Transposição está funcionando normalmente na Paraíba

A alegação de que o "canal do São Francisco" está sem água também não é verdadeira. De acordo com a Aesa, a água entra no eixo leste da transposição e chega à Paraíba, onde o fluxo está normal, com uma vazão atual de 2,21 m³/s, conforme o monitoramento realizado pela agência.

Segundo o órgão, a região de Campina Grande não enfrenta problemas de abastecimento e está com segurança hídrica. Algumas áreas específicas da zona rural, especialmente em regiões como Sertão, Alto Sertão, Cariri e Curimataú, podem enfrentar estiagem, mas isso não tem relação com a transposição. "É importante destacar que estamos iniciando o período chuvoso nas regiões mais carentes de água", diz a nota enviada à redação.

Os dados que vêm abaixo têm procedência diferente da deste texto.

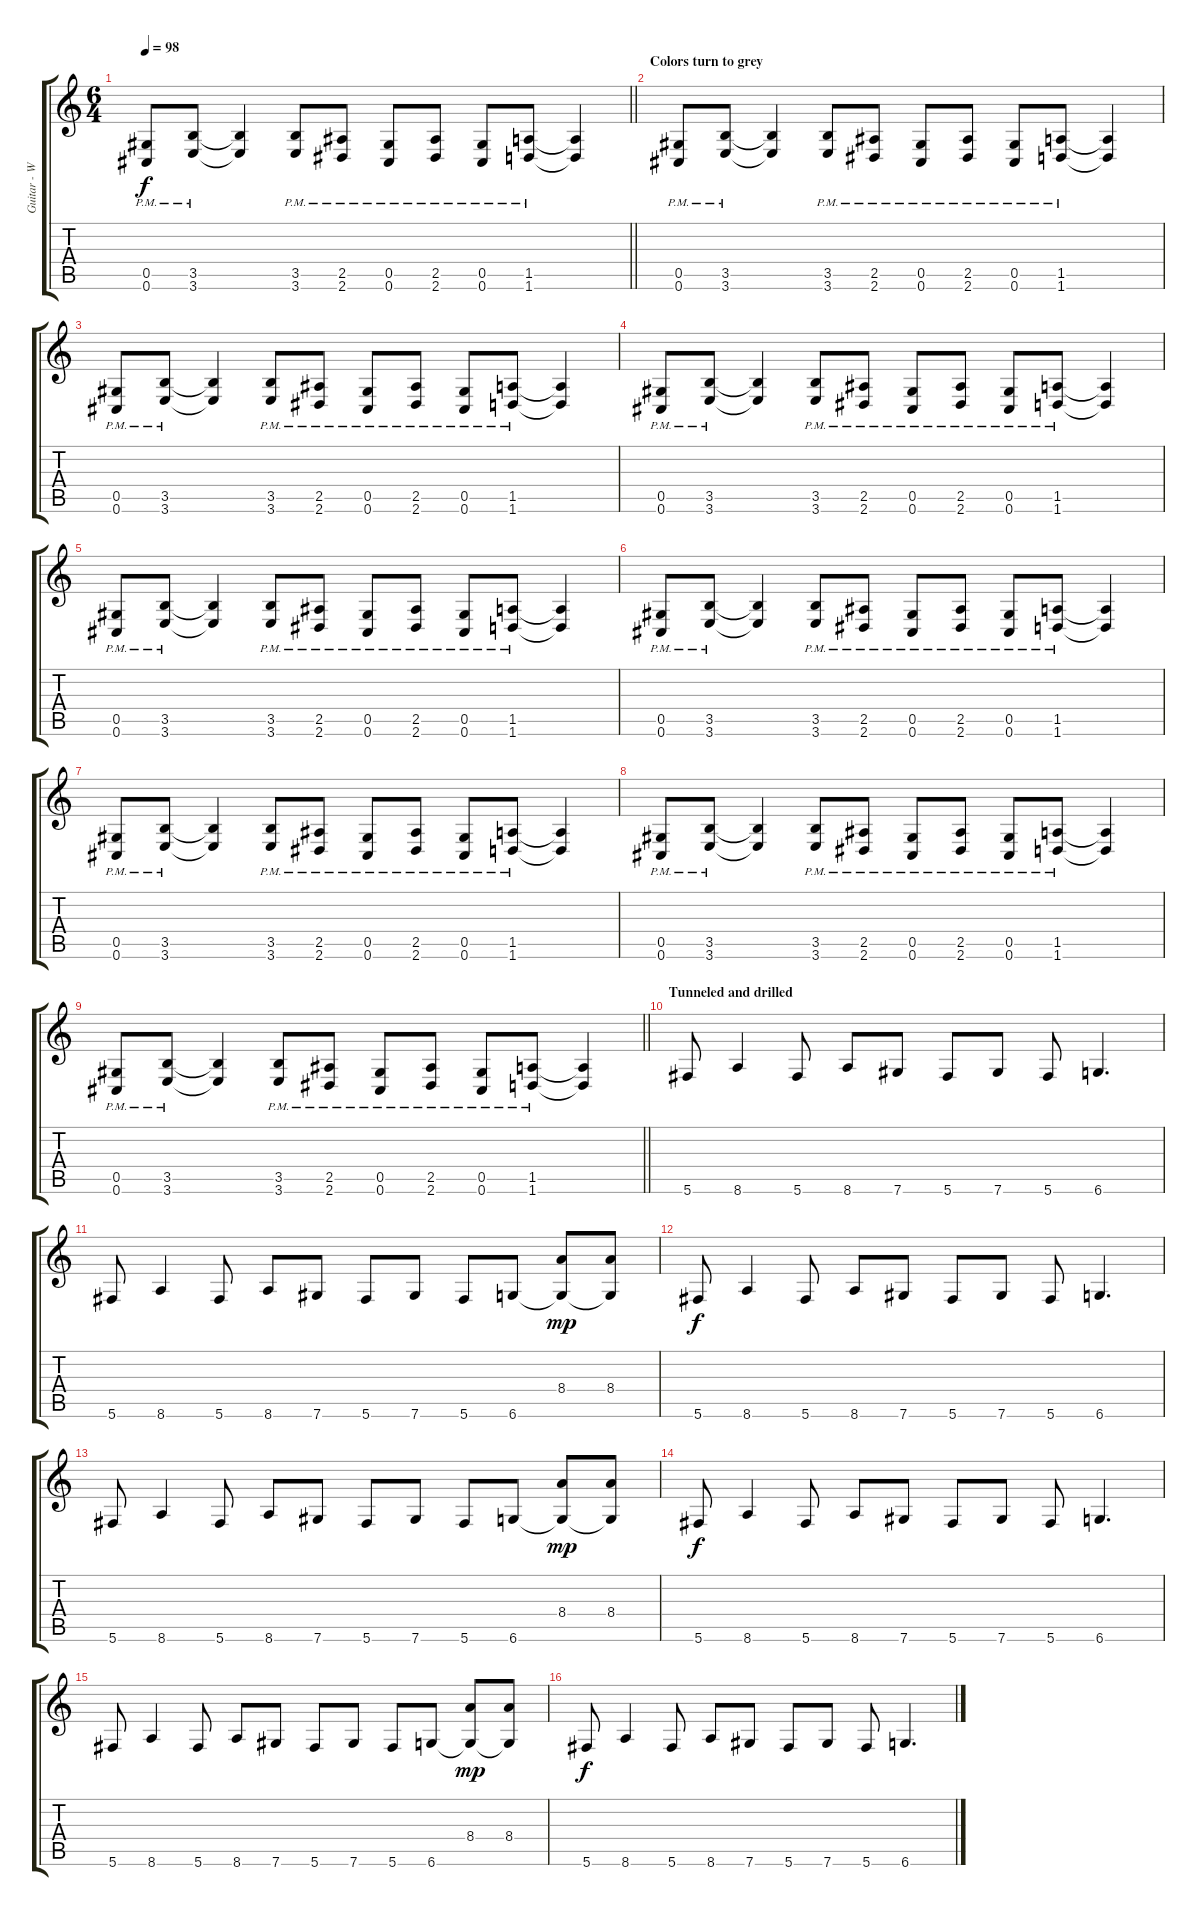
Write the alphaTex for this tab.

\track ("Guitar - William DuVall" "Guitar - W") {instrument distortionguitar}
\staff {score tabs}
\tuning (Eb4 Bb3 Gb3 Db3 Ab2 Db2) {hide}
\ts (6 4)
\tempo 98
\clef g2
\barLineRight lightlight
\ks c
(0.5{pm} 0.6{pm}).8{dy f} (3.5{pm} 3.6{pm}).8 (3.5{t} 3.6{t}).4 (3.5{pm} 3.6{pm}).8 (2.5{pm} 2.6{pm}).8 (0.5{pm} 0.6{pm}).8 (2.5{pm} 2.6{pm}).8 (0.5{pm} 0.6{pm}).8 (1.5{pm} 1.6{pm}).8 (1.5{t} 1.6{t}).4 |
\section ("" "Colors turn to grey")
(0.5{pm} 0.6{pm}).8{volume 13 balance 2} (3.5{pm} 3.6{pm}).8 (3.5{t} 3.6{t}).4 (3.5{pm} 3.6{pm}).8 (2.5{pm} 2.6{pm}).8 (0.5{pm} 0.6{pm}).8 (2.5{pm} 2.6{pm}).8 (0.5{pm} 0.6{pm}).8 (1.5{pm} 1.6{pm}).8 (1.5{t} 1.6{t}).4 |
(0.5{pm} 0.6{pm}).8 (3.5{pm} 3.6{pm}).8 (3.5{t} 3.6{t}).4 (3.5{pm} 3.6{pm}).8 (2.5{pm} 2.6{pm}).8 (0.5{pm} 0.6{pm}).8 (2.5{pm} 2.6{pm}).8 (0.5{pm} 0.6{pm}).8 (1.5{pm} 1.6{pm}).8 (1.5{t} 1.6{t}).4 |
(0.5{pm} 0.6{pm}).8 (3.5{pm} 3.6{pm}).8 (3.5{t} 3.6{t}).4 (3.5{pm} 3.6{pm}).8 (2.5{pm} 2.6{pm}).8 (0.5{pm} 0.6{pm}).8 (2.5{pm} 2.6{pm}).8 (0.5{pm} 0.6{pm}).8 (1.5{pm} 1.6{pm}).8 (1.5{t} 1.6{t}).4 |
(0.5{pm} 0.6{pm}).8 (3.5{pm} 3.6{pm}).8 (3.5{t} 3.6{t}).4 (3.5{pm} 3.6{pm}).8 (2.5{pm} 2.6{pm}).8 (0.5{pm} 0.6{pm}).8 (2.5{pm} 2.6{pm}).8 (0.5{pm} 0.6{pm}).8 (1.5{pm} 1.6{pm}).8 (1.5{t} 1.6{t}).4 |
(0.5{pm} 0.6{pm}).8 (3.5{pm} 3.6{pm}).8 (3.5{t} 3.6{t}).4 (3.5{pm} 3.6{pm}).8 (2.5{pm} 2.6{pm}).8 (0.5{pm} 0.6{pm}).8 (2.5{pm} 2.6{pm}).8 (0.5{pm} 0.6{pm}).8 (1.5{pm} 1.6{pm}).8 (1.5{t} 1.6{t}).4 |
(0.5{pm} 0.6{pm}).8 (3.5{pm} 3.6{pm}).8 (3.5{t} 3.6{t}).4 (3.5{pm} 3.6{pm}).8 (2.5{pm} 2.6{pm}).8 (0.5{pm} 0.6{pm}).8 (2.5{pm} 2.6{pm}).8 (0.5{pm} 0.6{pm}).8 (1.5{pm} 1.6{pm}).8 (1.5{t} 1.6{t}).4 |
(0.5{pm} 0.6{pm}).8 (3.5{pm} 3.6{pm}).8 (3.5{t} 3.6{t}).4 (3.5{pm} 3.6{pm}).8 (2.5{pm} 2.6{pm}).8 (0.5{pm} 0.6{pm}).8 (2.5{pm} 2.6{pm}).8 (0.5{pm} 0.6{pm}).8 (1.5{pm} 1.6{pm}).8 (1.5{t} 1.6{t}).4 |
\barLineRight lightlight
(0.5{pm} 0.6{pm}).8 (3.5{pm} 3.6{pm}).8 (3.5{t} 3.6{t}).4 (3.5{pm} 3.6{pm}).8 (2.5{pm} 2.6{pm}).8 (0.5{pm} 0.6{pm}).8 (2.5{pm} 2.6{pm}).8 (0.5{pm} 0.6{pm}).8 (1.5{pm} 1.6{pm}).8 (1.5{t} 1.6{t}).4 |
\section ("" "Tunneled and drilled")
5.6.8{volume 14} 8.6.4 5.6.8 8.6.8 7.6.8 5.6.8 7.6.8 5.6.8 6.6.4{d} |
5.6.8 8.6.4 5.6.8 8.6.8 7.6.8 5.6.8 7.6.8 5.6.8 6.6.8 (8.4 6.6{t}).8{dy mp} (8.4 6.6{t}).8 |
5.6.8{dy f} 8.6.4 5.6.8 8.6.8 7.6.8 5.6.8 7.6.8 5.6.8 6.6.4{d} |
5.6.8 8.6.4 5.6.8 8.6.8 7.6.8 5.6.8 7.6.8 5.6.8 6.6.8 (8.4 6.6{t}).8{dy mp} (8.4 6.6{t}).8 |
5.6.8{dy f} 8.6.4 5.6.8 8.6.8 7.6.8 5.6.8 7.6.8 5.6.8 6.6.4{d} |
5.6.8 8.6.4 5.6.8 8.6.8 7.6.8 5.6.8 7.6.8 5.6.8 6.6.8 (8.4 6.6{t}).8{dy mp} (8.4 6.6{t}).8 |
5.6.8{dy f} 8.6.4 5.6.8 8.6.8 7.6.8 5.6.8 7.6.8 5.6.8 6.6.4{d}
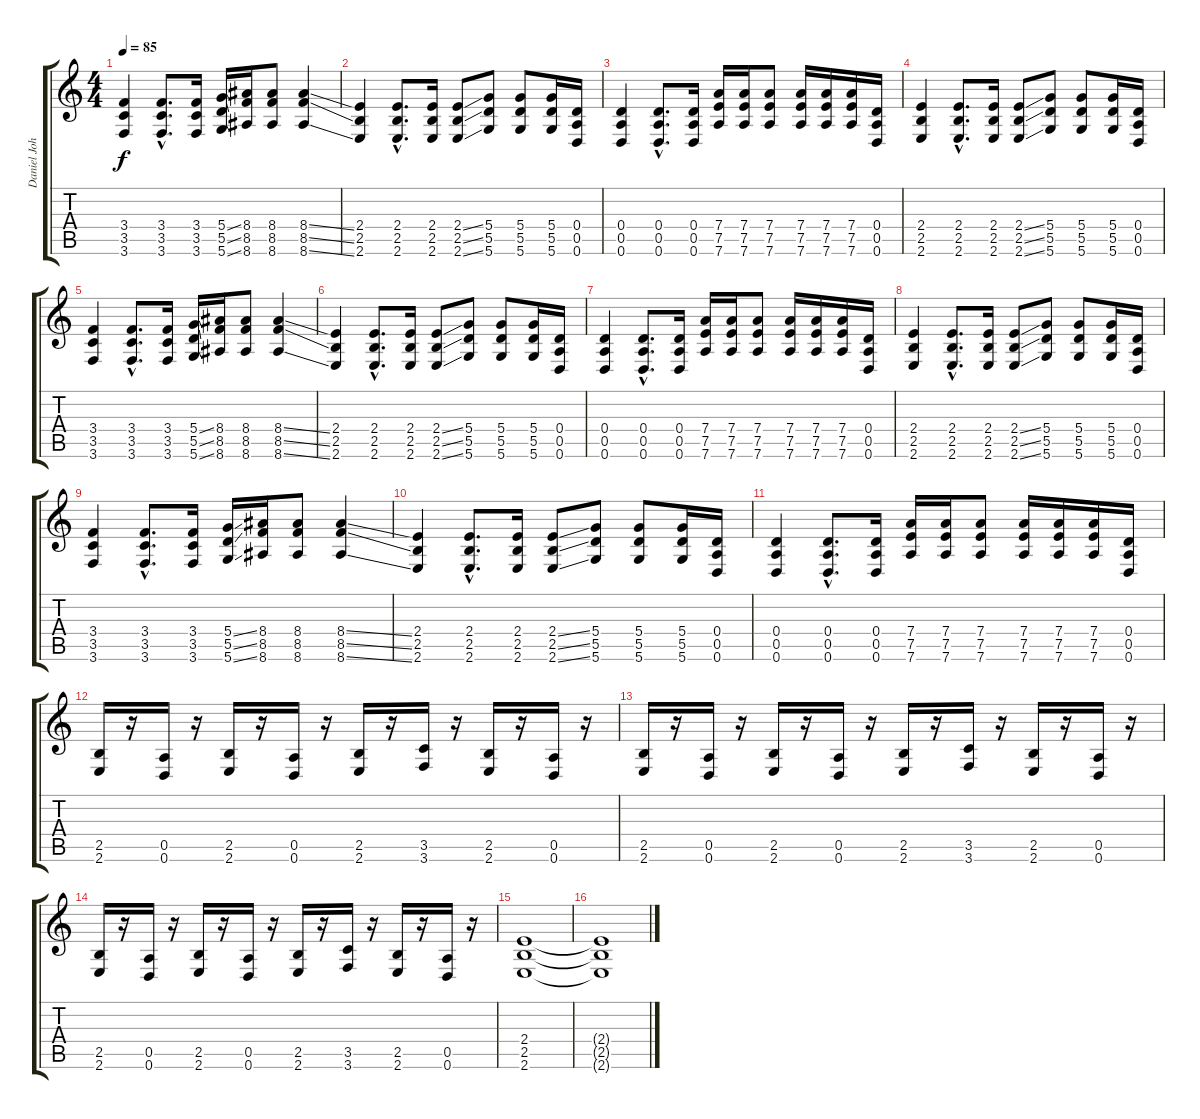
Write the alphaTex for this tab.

\track ("Daniel Johns (gtr1)" "Daniel Joh") {instrument distortionguitar}
\staff {score tabs}
\tuning (E4 B3 G3 D3 A2 D2) {hide}
\ts (4 4)
\tempo 85
\clef g2
\ks c
(3.4 3.5 3.6).4{dy f} (3.4{hac} 3.5{hac} 3.6{hac}).8{d} (3.4 3.5 3.6).16 (5.4{ss} 5.5{ss} 5.6{ss}).16 (8.4 8.5 8.6).16 (8.4 8.5 8.6).8 (8.4{ss} 8.5{ss} 8.6{ss}).4 |
(2.4 2.5 2.6).4 (2.4{hac} 2.5{hac} 2.6{hac}).8{d} (2.4 2.5 2.6).16 (2.4{ss} 2.5{ss} 2.6{ss}).8 (5.4 5.5 5.6).8 (5.4 5.5 5.6).8 (5.4 5.5 5.6).16 (0.4 0.5 0.6).16 |
(0.4 0.5 0.6).4 (0.4{hac} 0.5{hac} 0.6{hac}).8{d} (0.4 0.5 0.6).16 (7.4 7.5 7.6).16 (7.4 7.5 7.6).16 (7.4 7.5 7.6).8 (7.4 7.5 7.6).16 (7.4 7.5 7.6).16 (7.4 7.5 7.6).16 (0.4 0.5 0.6).16 |
(2.4 2.5 2.6).4 (2.4{hac} 2.5{hac} 2.6{hac}).8{d} (2.4 2.5 2.6).16 (2.4{ss} 2.5{ss} 2.6{ss}).8 (5.4 5.5 5.6).8 (5.4 5.5 5.6).8 (5.4 5.5 5.6).16 (0.4 0.5 0.6).16 |
(3.4 3.5 3.6).4 (3.4{hac} 3.5{hac} 3.6{hac}).8{d} (3.4 3.5 3.6).16 (5.4{ss} 5.5{ss} 5.6{ss}).16 (8.4 8.5 8.6).16 (8.4 8.5 8.6).8 (8.4{ss} 8.5{ss} 8.6{ss}).4 |
(2.4 2.5 2.6).4 (2.4{hac} 2.5{hac} 2.6{hac}).8{d} (2.4 2.5 2.6).16 (2.4{ss} 2.5{ss} 2.6{ss}).8 (5.4 5.5 5.6).8 (5.4 5.5 5.6).8 (5.4 5.5 5.6).16 (0.4 0.5 0.6).16 |
(0.4 0.5 0.6).4 (0.4{hac} 0.5{hac} 0.6{hac}).8{d} (0.4 0.5 0.6).16 (7.4 7.5 7.6).16 (7.4 7.5 7.6).16 (7.4 7.5 7.6).8 (7.4 7.5 7.6).16 (7.4 7.5 7.6).16 (7.4 7.5 7.6).16 (0.4 0.5 0.6).16 |
(2.4 2.5 2.6).4 (2.4{hac} 2.5{hac} 2.6{hac}).8{d} (2.4 2.5 2.6).16 (2.4{ss} 2.5{ss} 2.6{ss}).8 (5.4 5.5 5.6).8 (5.4 5.5 5.6).8 (5.4 5.5 5.6).16 (0.4 0.5 0.6).16 |
(3.4 3.5 3.6).4 (3.4{hac} 3.5{hac} 3.6{hac}).8{d} (3.4 3.5 3.6).16 (5.4{ss} 5.5{ss} 5.6{ss}).16 (8.4 8.5 8.6).16 (8.4 8.5 8.6).8 (8.4{ss} 8.5{ss} 8.6{ss}).4 |
(2.4 2.5 2.6).4 (2.4{hac} 2.5{hac} 2.6{hac}).8{d} (2.4 2.5 2.6).16 (2.4{ss} 2.5{ss} 2.6{ss}).8 (5.4 5.5 5.6).8 (5.4 5.5 5.6).8 (5.4 5.5 5.6).16 (0.4 0.5 0.6).16 |
(0.4 0.5 0.6).4 (0.4{hac} 0.5{hac} 0.6{hac}).8{d} (0.4 0.5 0.6).16 (7.4 7.5 7.6).16 (7.4 7.5 7.6).16 (7.4 7.5 7.6).8 (7.4 7.5 7.6).16 (7.4 7.5 7.6).16 (7.4 7.5 7.6).16 (0.4 0.5 0.6).16 |
(2.5 2.6).16 r.16 (0.5 0.6).16 r.16 (2.5 2.6).16 r.16 (0.5 0.6).16 r.16 (2.5 2.6).16 r.16 (3.5 3.6).16 r.16 (2.5 2.6).16 r.16 (0.5 0.6).16 r.16 |
(2.5 2.6).16 r.16 (0.5 0.6).16 r.16 (2.5 2.6).16 r.16 (0.5 0.6).16 r.16 (2.5 2.6).16 r.16 (3.5 3.6).16 r.16 (2.5 2.6).16 r.16 (0.5 0.6).16 r.16 |
(2.5 2.6).16 r.16 (0.5 0.6).16 r.16 (2.5 2.6).16 r.16 (0.5 0.6).16 r.16 (2.5 2.6).16 r.16 (3.5 3.6).16 r.16 (2.5 2.6).16 r.16 (0.5 0.6).16 r.16 |
(2.4 2.5 2.6).1 |
(2.4{t} 2.5{t} 2.6{t}).1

Por fim, a alegação feita no vídeo de que Bolsonaro foi quem levou as águas do São Francisco já foi desmentida anteriormente pelo Estadão Verifica. O Eixo Leste da transposição entrou em pré-operação em março de 2017, quando foi inaugurado pelo ex-presidente Michel Temer (MDB). As águas chegaram ao açude Epitácio Pessoa, localizado no município de Boqueirão, depois de 41 dias, em 18 de abril daquele ano. Esse reservatório é justamente o que abastece a região de Campina Grande.